• Set tasks
(1) Turn the paragraph beginning "The French Army recruited extensively" in the Algeria extract into a short bulleted list that keeps its main facts.
(2) Name every French military corps mentioned by name in the Algeria extract.

• Selected extract
The French Army used scorched-earth tactics and there were heavy losses amongst the indigenous Kabyle and Arab peoples (estimated to have numbered about 2 million in 1830). It was not until 1857 that the country was physically occupied and complete pacification was not achieved until 1881. The conquest was not technically completed until the early 1900s when the last Tuareg were conquered and the Sahara came under full French control.

==French Army of Africa==

The French Foreign Legion was established in 1831 by King Louis Philippe. The Legion was based in Algeria for 130 years, an experience which came to shape its character.

The French Army recruited extensively from the Berber and Arab peoples of Algeria throughout the period of French rule (1830–1962). Most were employed as infantry (Tirailleurs) and cavalry (Spahis). Algerian troops saw service in the Crimean War, Mexico, the Franco-Prussian War, various colonial campaigns in Africa, Tonkin and Syria, both World Wars, and the First Indochina War.

In addition to indigenous troops, the French Army raised regiments of Zouaves and Chasseurs d' Afrique for service in Algeria. Originally comprising French volunteers, these units were, after 1871, mostly drawn from French settlers in Algeria ("pieds-noirs"). As French citizens these Europeans had an obligation to undertake compulsory military service.

=== French conscription of Algerian subjects ===
In 1907, France began to investigate the possibility of conscripting Algerian subjects into the French military in order to reduce a disparity in manpower with Germany. In February 1912, France introduced a limited conscription of Muslim Algerians to augment the majority recruitment of volunteers. Based on the drawing of lots this provided an annual intake of 1,500 to 2,000 indigenous conscripts a year in peacetime.

• Data rows
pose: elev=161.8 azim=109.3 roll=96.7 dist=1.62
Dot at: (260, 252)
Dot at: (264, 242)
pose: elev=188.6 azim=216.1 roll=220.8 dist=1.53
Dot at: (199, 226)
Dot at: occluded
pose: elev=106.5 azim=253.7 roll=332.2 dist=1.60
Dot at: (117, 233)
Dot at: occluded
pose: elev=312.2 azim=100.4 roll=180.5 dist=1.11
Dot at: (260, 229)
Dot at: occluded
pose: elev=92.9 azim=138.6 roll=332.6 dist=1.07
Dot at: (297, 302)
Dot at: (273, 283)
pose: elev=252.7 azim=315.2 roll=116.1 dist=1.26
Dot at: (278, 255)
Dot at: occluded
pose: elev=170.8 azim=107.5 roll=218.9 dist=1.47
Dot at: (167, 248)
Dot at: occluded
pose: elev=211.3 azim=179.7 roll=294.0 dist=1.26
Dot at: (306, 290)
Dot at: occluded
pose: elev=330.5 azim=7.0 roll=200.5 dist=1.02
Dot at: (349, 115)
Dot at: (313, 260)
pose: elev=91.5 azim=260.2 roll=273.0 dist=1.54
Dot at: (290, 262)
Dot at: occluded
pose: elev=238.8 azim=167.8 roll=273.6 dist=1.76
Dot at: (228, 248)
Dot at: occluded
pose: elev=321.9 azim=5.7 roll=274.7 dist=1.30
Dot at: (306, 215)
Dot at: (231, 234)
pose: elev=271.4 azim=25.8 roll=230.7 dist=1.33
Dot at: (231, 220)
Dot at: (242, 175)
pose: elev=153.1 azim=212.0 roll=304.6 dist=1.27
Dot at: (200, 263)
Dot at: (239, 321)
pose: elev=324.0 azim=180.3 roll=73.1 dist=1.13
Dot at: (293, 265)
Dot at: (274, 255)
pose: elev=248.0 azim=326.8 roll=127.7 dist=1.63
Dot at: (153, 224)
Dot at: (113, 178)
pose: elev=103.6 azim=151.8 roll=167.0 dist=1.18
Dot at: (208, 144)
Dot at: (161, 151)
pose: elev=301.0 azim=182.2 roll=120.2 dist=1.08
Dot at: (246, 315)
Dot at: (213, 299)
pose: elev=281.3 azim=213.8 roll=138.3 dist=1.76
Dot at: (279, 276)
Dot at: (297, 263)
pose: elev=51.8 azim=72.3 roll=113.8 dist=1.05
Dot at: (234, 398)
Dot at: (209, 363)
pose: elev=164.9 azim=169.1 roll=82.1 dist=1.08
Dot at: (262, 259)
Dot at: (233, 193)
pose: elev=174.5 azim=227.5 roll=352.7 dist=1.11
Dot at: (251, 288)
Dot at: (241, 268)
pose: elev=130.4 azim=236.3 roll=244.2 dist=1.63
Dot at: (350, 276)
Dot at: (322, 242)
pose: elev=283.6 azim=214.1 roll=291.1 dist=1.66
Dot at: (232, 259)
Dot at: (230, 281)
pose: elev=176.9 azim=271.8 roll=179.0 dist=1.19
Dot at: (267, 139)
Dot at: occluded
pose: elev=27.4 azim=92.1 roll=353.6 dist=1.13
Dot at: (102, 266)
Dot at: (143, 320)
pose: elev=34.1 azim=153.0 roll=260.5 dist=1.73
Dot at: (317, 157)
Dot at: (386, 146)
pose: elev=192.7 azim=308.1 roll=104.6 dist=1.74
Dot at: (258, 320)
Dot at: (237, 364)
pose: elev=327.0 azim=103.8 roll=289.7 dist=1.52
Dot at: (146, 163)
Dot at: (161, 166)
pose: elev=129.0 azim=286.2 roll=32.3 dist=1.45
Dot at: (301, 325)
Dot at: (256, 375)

• Task-by-task solutions
(1)
- Throughout French rule (1830–1962), the French Army recruited heavily from Algeria's Berber and Arab peoples.
- Most served as infantry (Tirailleurs) or cavalry (Spahis).
- Algerian troops served in the Crimean War, Mexico, the Franco-Prussian War, colonial campaigns in Africa, Tonkin and Syria, both World Wars, and the First Indochina War.

(2)
- French Foreign Legion
- Tirailleurs
- Spahis
- Zouaves
- Chasseurs d'Afrique